10 Conclusion & Areas for further study
The insights presented above reveal traffic patterns that could be helpful for urban transport management. In particular, it shows areas of high passenger traffic, that could be alleviated by increasing bus frequency. However, more information is needed to optimize this:
As the study considers only origin bus stop to compute passenger volume, it does not accurately capture the flow of the passenger journey and where the passengers alight. This data could help with understanding denser or more popular areas amongst bus users.

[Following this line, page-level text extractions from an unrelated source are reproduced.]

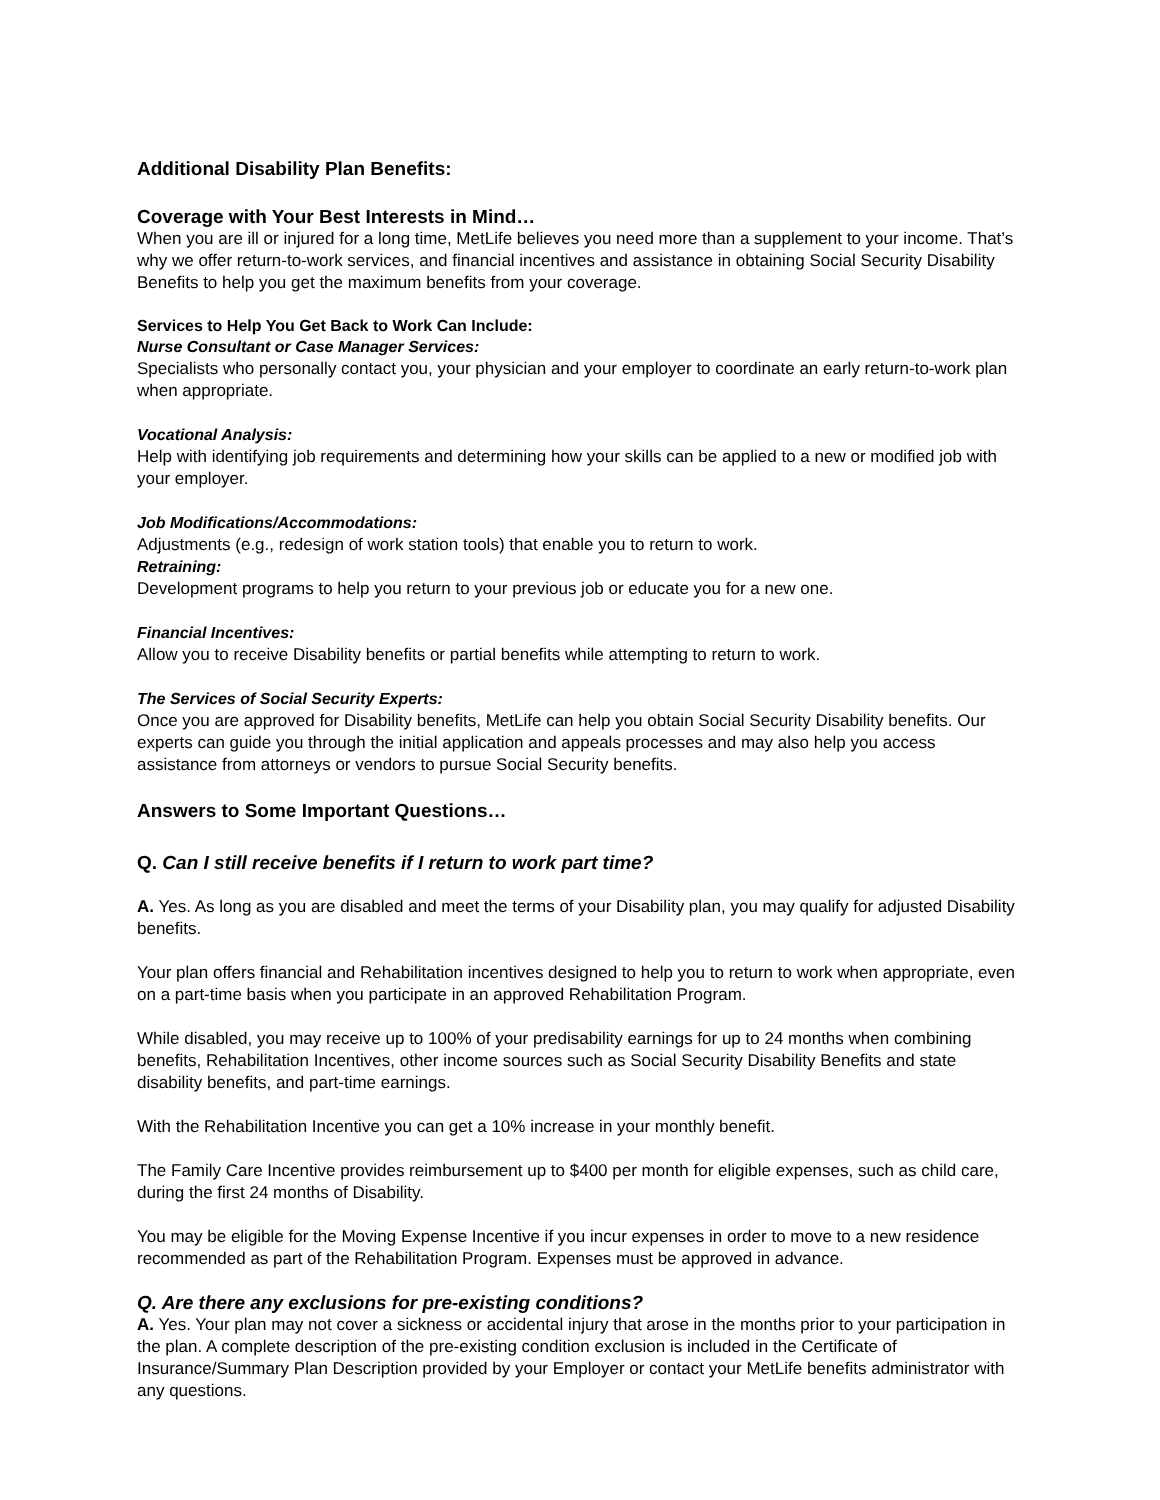Additional Disability Plan Benefits:
Coverage with Your Best Interests in Mind…
When you are ill or injured for a long time, MetLife believes you need more than a supplement to your income. That’s why we offer return-to-work services, and financial incentives and assistance in obtaining Social Security Disability Benefits to help you get the maximum benefits from your coverage.
Services to Help You Get Back to Work Can Include:
Nurse Consultant or Case Manager Services:
Specialists who personally contact you, your physician and your employer to coordinate an early return-to-work plan when appropriate.
Vocational Analysis:
Help with identifying job requirements and determining how your skills can be applied to a new or modified job with your employer.
Job Modifications/Accommodations:
Adjustments (e.g., redesign of work station tools) that enable you to return to work.
Retraining:
Development programs to help you return to your previous job or educate you for a new one.
Financial Incentives:
Allow you to receive Disability benefits or partial benefits while attempting to return to work.
The Services of Social Security Experts:
Once you are approved for Disability benefits, MetLife can help you obtain Social Security Disability benefits. Our experts can guide you through the initial application and appeals processes and may also help you access assistance from attorneys or vendors to pursue Social Security benefits.
Answers to Some Important Questions…
Q. Can I still receive benefits if I return to work part time?
A. Yes. As long as you are disabled and meet the terms of your Disability plan, you may qualify for adjusted Disability benefits.
Your plan offers financial and Rehabilitation incentives designed to help you to return to work when appropriate, even on a part-time basis when you participate in an approved Rehabilitation Program.
While disabled, you may receive up to 100% of your predisability earnings for up to 24 months when combining benefits, Rehabilitation Incentives, other income sources such as Social Security Disability Benefits and state disability benefits, and part-time earnings.
With the Rehabilitation Incentive you can get a 10% increase in your monthly benefit.
The Family Care Incentive provides reimbursement up to $400 per month for eligible expenses, such as child care, during the first 24 months of Disability.
You may be eligible for the Moving Expense Incentive if you incur expenses in order to move to a new residence recommended as part of the Rehabilitation Program. Expenses must be approved in advance.
Q. Are there any exclusions for pre-existing conditions?
A. Yes. Your plan may not cover a sickness or accidental injury that arose in the months prior to your participation in the plan. A complete description of the pre-existing condition exclusion is included in the Certificate of Insurance/Summary Plan Description provided by your Employer or contact your MetLife benefits administrator with any questions.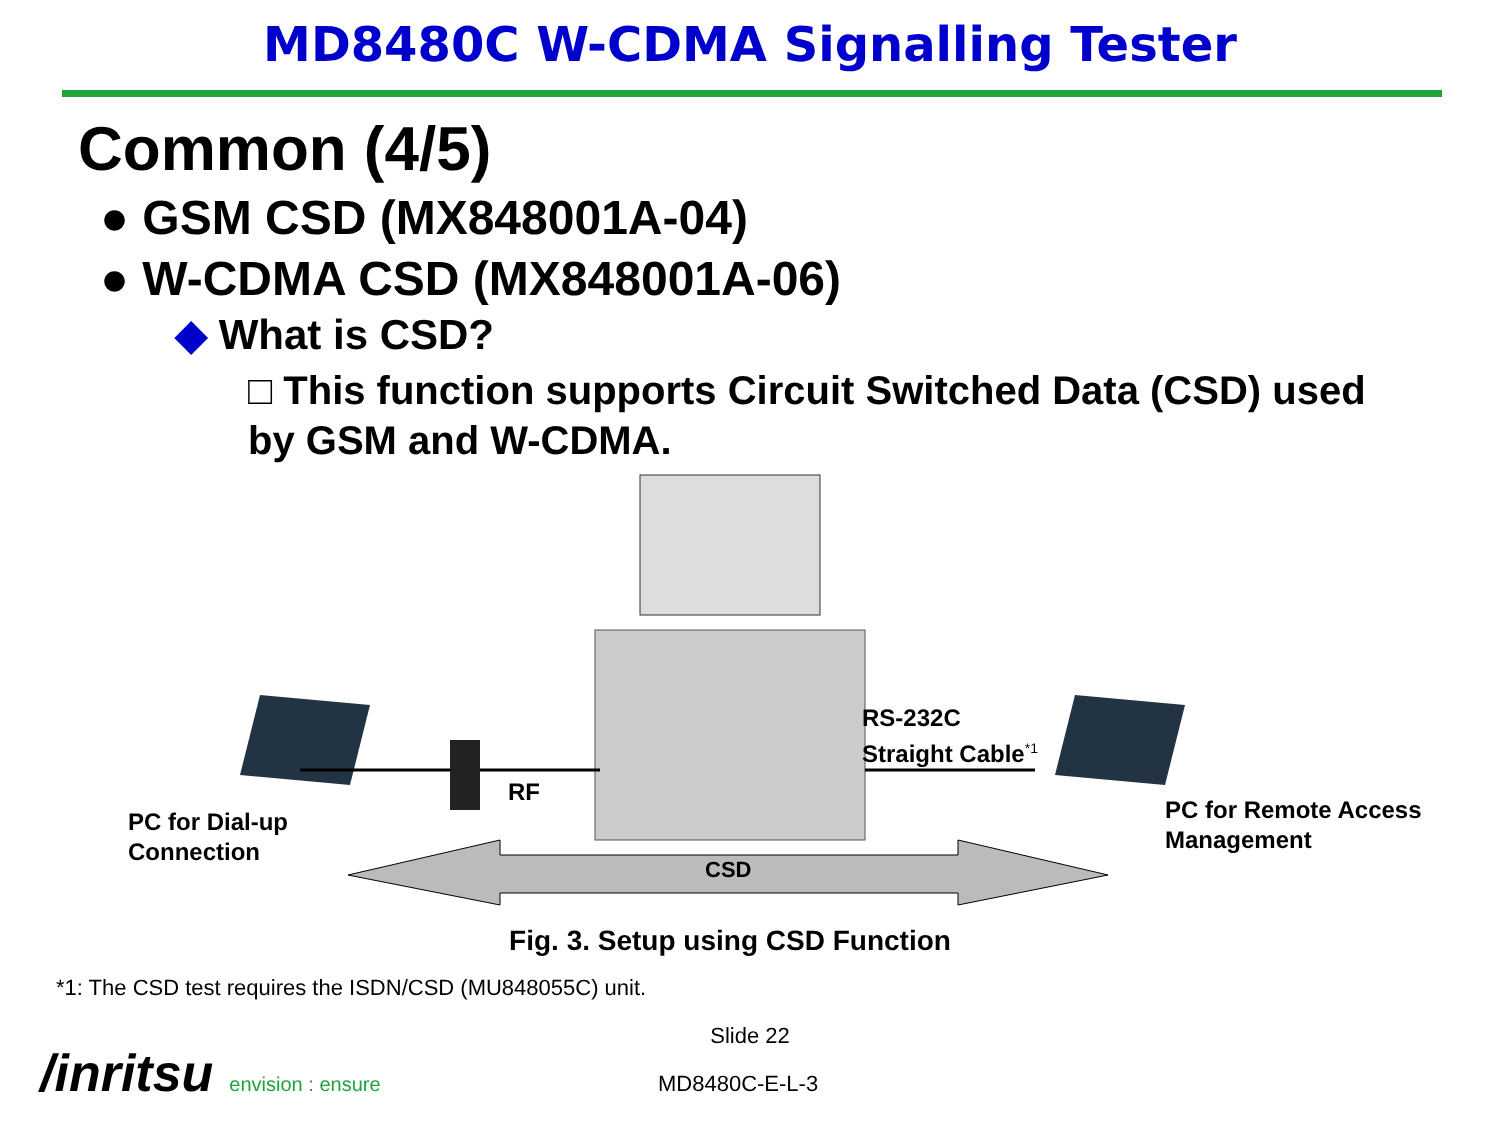MD8480C W-CDMA Signalling Tester
Common (4/5)
● GSM CSD (MX848001A-04)
● W-CDMA CSD (MX848001A-06)
◆ What is CSD?
□ This function supports Circuit Switched Data (CSD) used by GSM and W-CDMA.
RS-232C
Straight Cable<sup>*1</sup>
RF
PC for Dial-up
Connection
PC for Remote Access
Management
CSD
Fig. 3. Setup using CSD Function
*1: The CSD test requires the ISDN/CSD (MU848055C) unit.
Slide 22
/inritsu envision : ensure MD8480C-E-L-3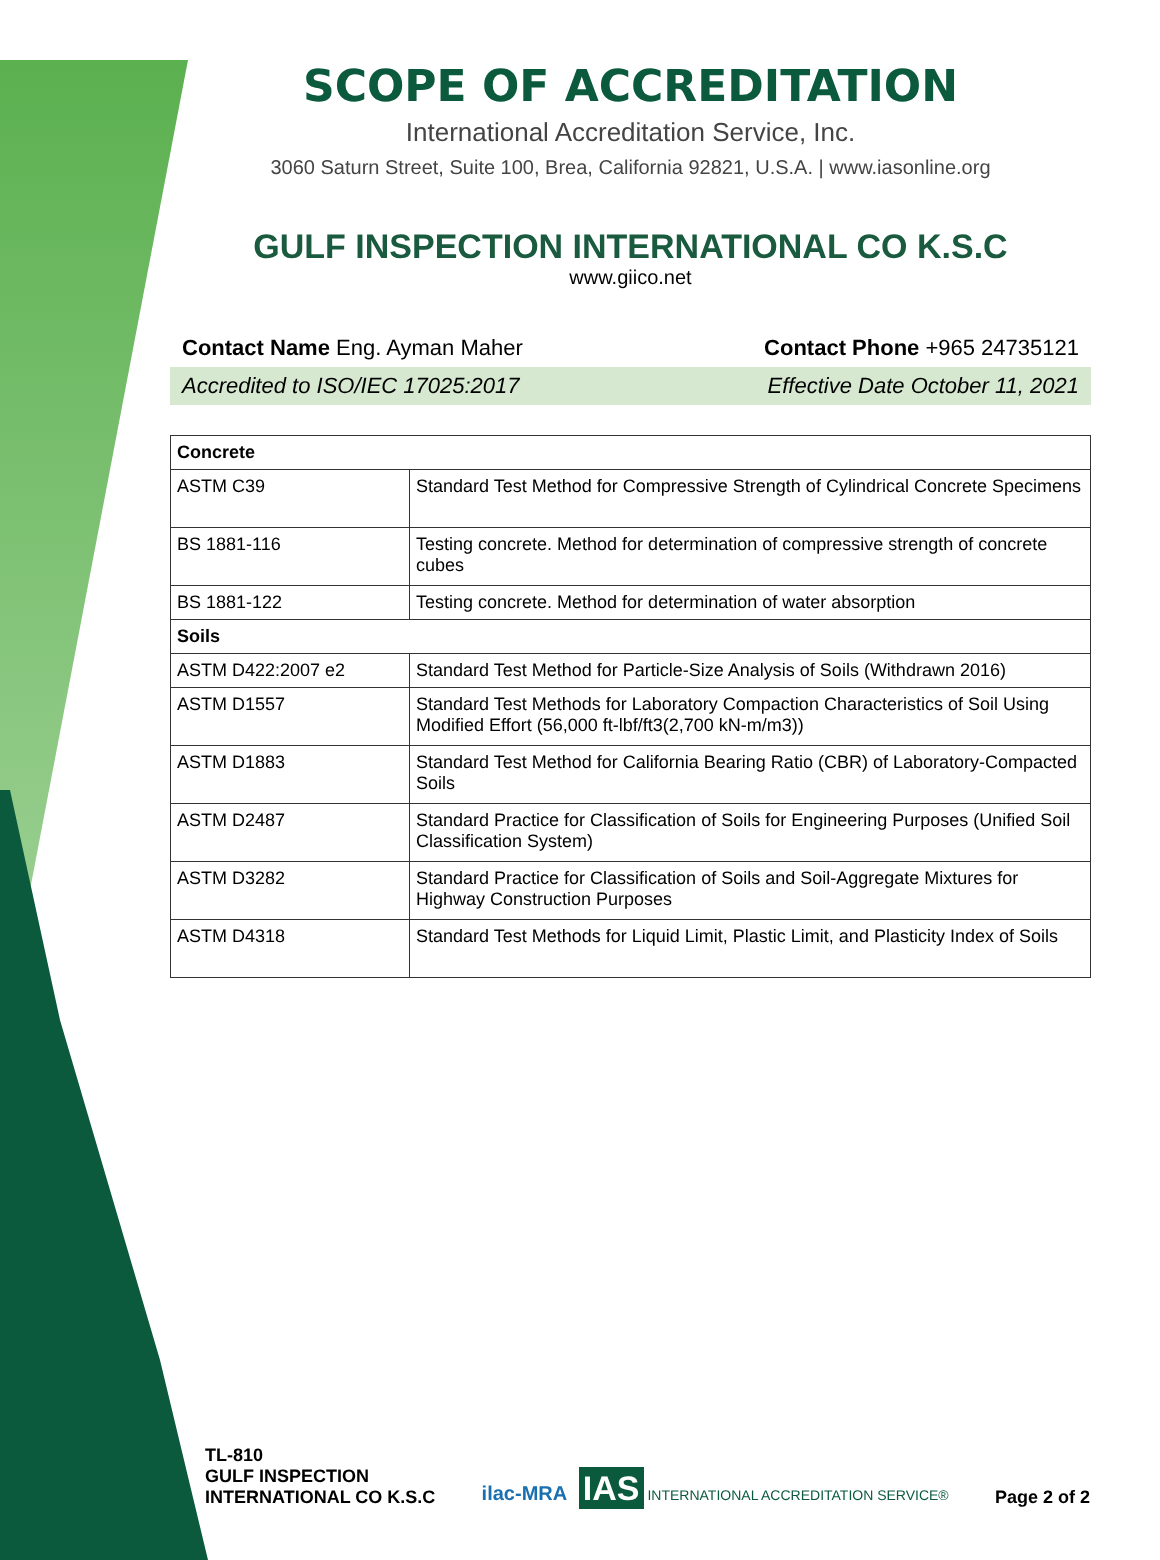SCOPE OF ACCREDITATION
International Accreditation Service, Inc.
3060 Saturn Street, Suite 100, Brea, California 92821, U.S.A. | www.iasonline.org
GULF INSPECTION INTERNATIONAL CO K.S.C
www.giico.net
Contact Name Eng. Ayman Maher Contact Phone +965 24735121
Accredited to ISO/IEC 17025:2017 Effective Date October 11, 2021
| Concrete | |
| --- | --- |
| ASTM C39 | Standard Test Method for Compressive Strength of Cylindrical Concrete Specimens |
| BS 1881-116 | Testing concrete. Method for determination of compressive strength of concrete cubes |
| BS 1881-122 | Testing concrete. Method for determination of water absorption |
| Soils | |
| ASTM D422:2007 e2 | Standard Test Method for Particle-Size Analysis of Soils (Withdrawn 2016) |
| ASTM D1557 | Standard Test Methods for Laboratory Compaction Characteristics of Soil Using Modified Effort (56,000 ft-lbf/ft3(2,700 kN-m/m3)) |
| ASTM D1883 | Standard Test Method for California Bearing Ratio (CBR) of Laboratory-Compacted Soils |
| ASTM D2487 | Standard Practice for Classification of Soils for Engineering Purposes (Unified Soil Classification System) |
| ASTM D3282 | Standard Practice for Classification of Soils and Soil-Aggregate Mixtures for Highway Construction Purposes |
| ASTM D4318 | Standard Test Methods for Liquid Limit, Plastic Limit, and Plasticity Index of Soils |
TL-810
GULF INSPECTION
INTERNATIONAL CO K.S.C
ilac-MRA IAS INTERNATIONAL ACCREDITATION SERVICE®
Page 2 of 2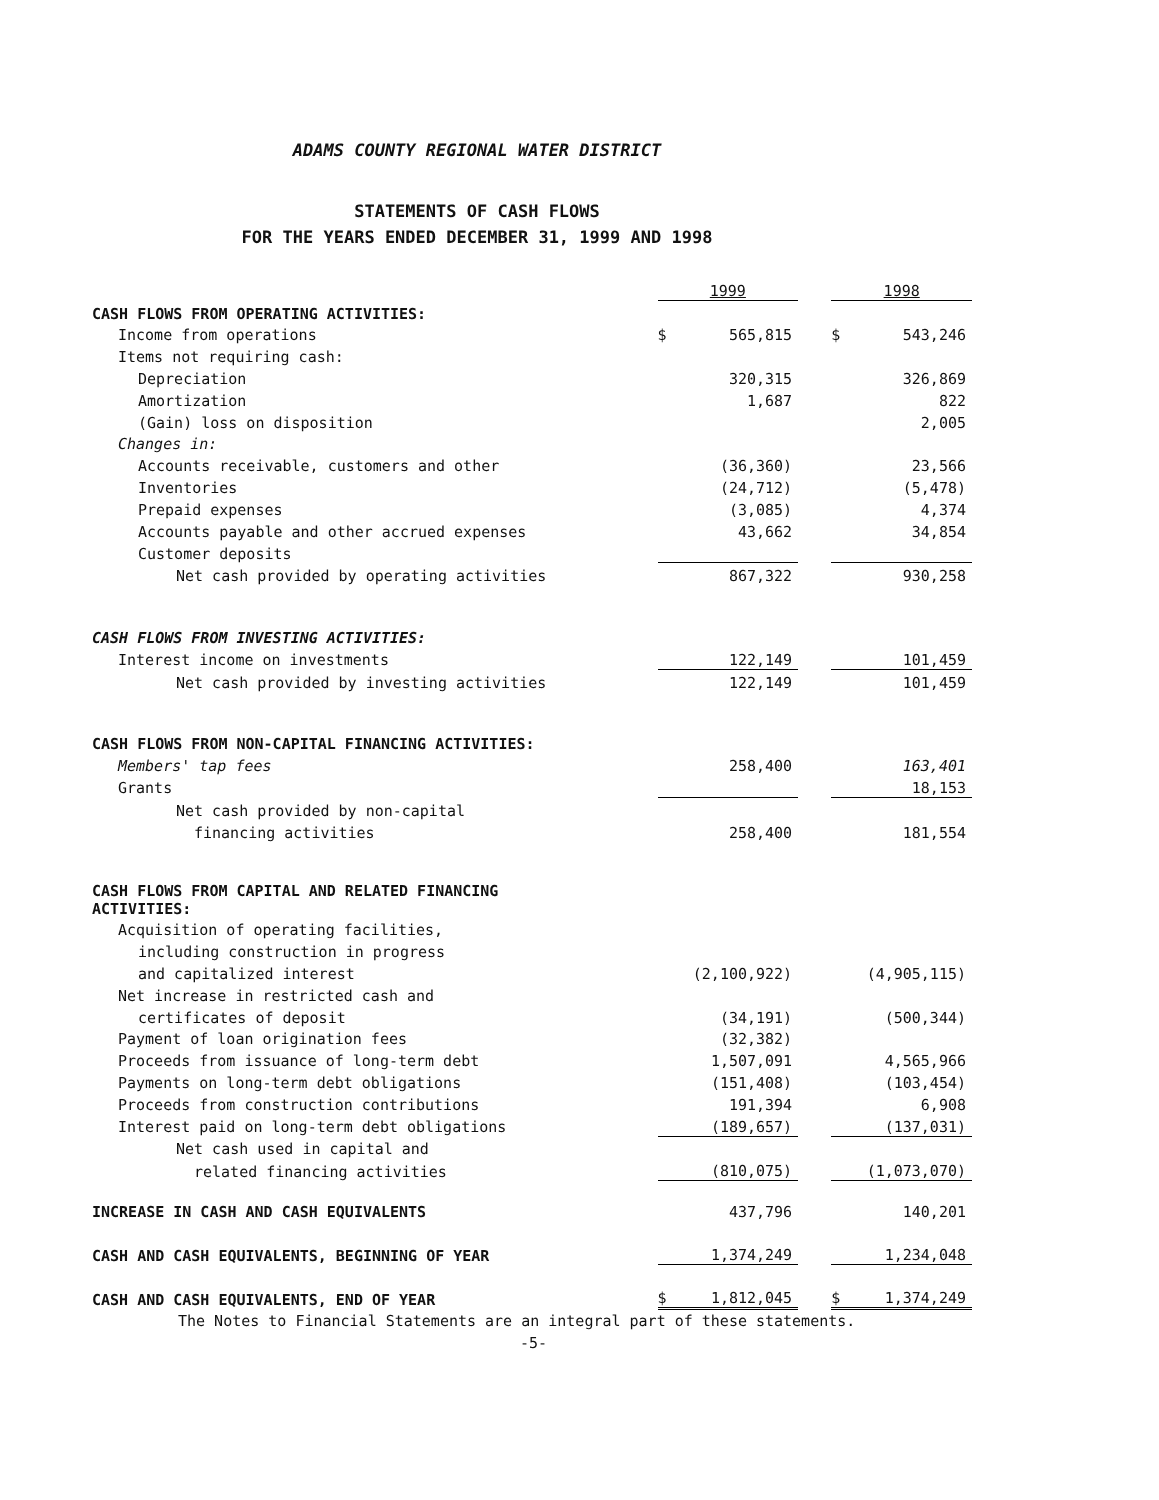ADAMS COUNTY REGIONAL WATER DISTRICT
STATEMENTS OF CASH FLOWS
FOR THE YEARS ENDED DECEMBER 31, 1999 AND 1998
| | 1999 | | | 1998 | |
| CASH FLOWS FROM OPERATING ACTIVITIES: | | | | | |
| Income from operations | $ | 565,815 | | $ | 543,246 |
| Items not requiring cash: | | | | | |
| Depreciation | | 320,315 | | | 326,869 |
| Amortization | | 1,687 | | | 822 |
| (Gain) loss on disposition | | | | | 2,005 |
| Changes in: | | | | | |
| Accounts receivable, customers and other | | (36,360) | | | 23,566 |
| Inventories | | (24,712) | | | (5,478) |
| Prepaid expenses | | (3,085) | | | 4,374 |
| Accounts payable and other accrued expenses | | 43,662 | | | 34,854 |
| Customer deposits | | | | | |
| Net cash provided by operating activities | | 867,322 | | | 930,258 |
| CASH FLOWS FROM INVESTING ACTIVITIES: | | | | | |
| Interest income on investments | | 122,149 | | | 101,459 |
| Net cash provided by investing activities | | 122,149 | | | 101,459 |
| CASH FLOWS FROM NON-CAPITAL FINANCING ACTIVITIES: | | | | | |
| Members' tap fees | | 258,400 | | | 163,401 |
| Grants | | | | | 18,153 |
| Net cash provided by non-capital | | | | | |
| financing activities | | 258,400 | | | 181,554 |
| CASH FLOWS FROM CAPITAL AND RELATED FINANCING ACTIVITIES: | | | | | |
| Acquisition of operating facilities, | | | | | |
| including construction in progress | | | | | |
| and capitalized interest | | (2,100,922) | | | (4,905,115) |
| Net increase in restricted cash and | | | | | |
| certificates of deposit | | (34,191) | | | (500,344) |
| Payment of loan origination fees | | (32,382) | | | |
| Proceeds from issuance of long-term debt | | 1,507,091 | | | 4,565,966 |
| Payments on long-term debt obligations | | (151,408) | | | (103,454) |
| Proceeds from construction contributions | | 191,394 | | | 6,908 |
| Interest paid on long-term debt obligations | | (189,657) | | | (137,031) |
| Net cash used in capital and | | | | | |
| related financing activities | | (810,075) | | | (1,073,070) |
| INCREASE IN CASH AND CASH EQUIVALENTS | | 437,796 | | | 140,201 |
| CASH AND CASH EQUIVALENTS, BEGINNING OF YEAR | | 1,374,249 | | | 1,234,048 |
| CASH AND CASH EQUIVALENTS, END OF YEAR | $ | 1,812,045 | | $ | 1,374,249 |
The Notes to Financial Statements are an integral part of these statements.
-5-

The study does not provide data on bus number or bus route. Having this information could help in investigating the more popular bus routes as well as cross reference this with bus frequency per hour. It would then help with diagnosing if the high passenger traffic is due to increased bus frequency (low passenger density per bus) or if bus frequency needs to be increased (if there is high passenger density per bus)
Collect more data over a period of time to conduct Emerging Hot Spot Analysis (EHSA), to understand the time-based trends of these clusters and evaluate how these hot (or cold) spots are changing over time.